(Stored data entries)
——

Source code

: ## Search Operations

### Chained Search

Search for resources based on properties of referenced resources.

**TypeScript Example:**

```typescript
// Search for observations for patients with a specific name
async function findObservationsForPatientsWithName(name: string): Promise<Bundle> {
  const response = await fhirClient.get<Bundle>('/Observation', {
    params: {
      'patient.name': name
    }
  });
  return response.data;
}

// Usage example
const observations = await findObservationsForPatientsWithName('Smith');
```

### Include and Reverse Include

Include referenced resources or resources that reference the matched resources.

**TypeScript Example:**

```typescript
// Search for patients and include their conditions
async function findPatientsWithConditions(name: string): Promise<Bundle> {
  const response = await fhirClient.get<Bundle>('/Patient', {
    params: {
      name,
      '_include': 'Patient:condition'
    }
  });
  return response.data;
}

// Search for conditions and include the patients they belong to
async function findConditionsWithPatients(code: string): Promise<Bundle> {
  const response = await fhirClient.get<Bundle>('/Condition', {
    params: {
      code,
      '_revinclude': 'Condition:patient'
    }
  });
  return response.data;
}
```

——

▸ EXERCISE DESCRIPTION
Reproduce every record, making sure each one stays exactly the same.

▸ OUTPUT BELOW
Source code

: ## Search Operations

### Chained Search

Search for resources based on properties of referenced resources.

**TypeScript Example:**

```typescript
// Search for observations for patients with a specific name
async function findObservationsForPatientsWithName(name: string): Promise<Bundle> {
  const response = await fhirClient.get<Bundle>('/Observation', {
    params: {
      'patient.name': name
    }
  });
  return response.data;
}

// Usage example
const observations = await findObservationsForPatientsWithName('Smith');
```

### Include and Reverse Include

Include referenced resources or resources that reference the matched resources.

**TypeScript Example:**

```typescript
// Search for patients and include their conditions
async function findPatientsWithConditions(name: string): Promise<Bundle> {
  const response = await fhirClient.get<Bundle>('/Patient', {
    params: {
      name,
      '_include': 'Patient:condition'
    }
  });
  return response.data;
}

// Search for conditions and include the patients they belong to
async function findConditionsWithPatients(code: string): Promise<Bundle> {
  const response = await fhirClient.get<Bundle>('/Condition', {
    params: {
      code,
      '_revinclude': 'Condition:patient'
    }
  });
  return response.data;
}
```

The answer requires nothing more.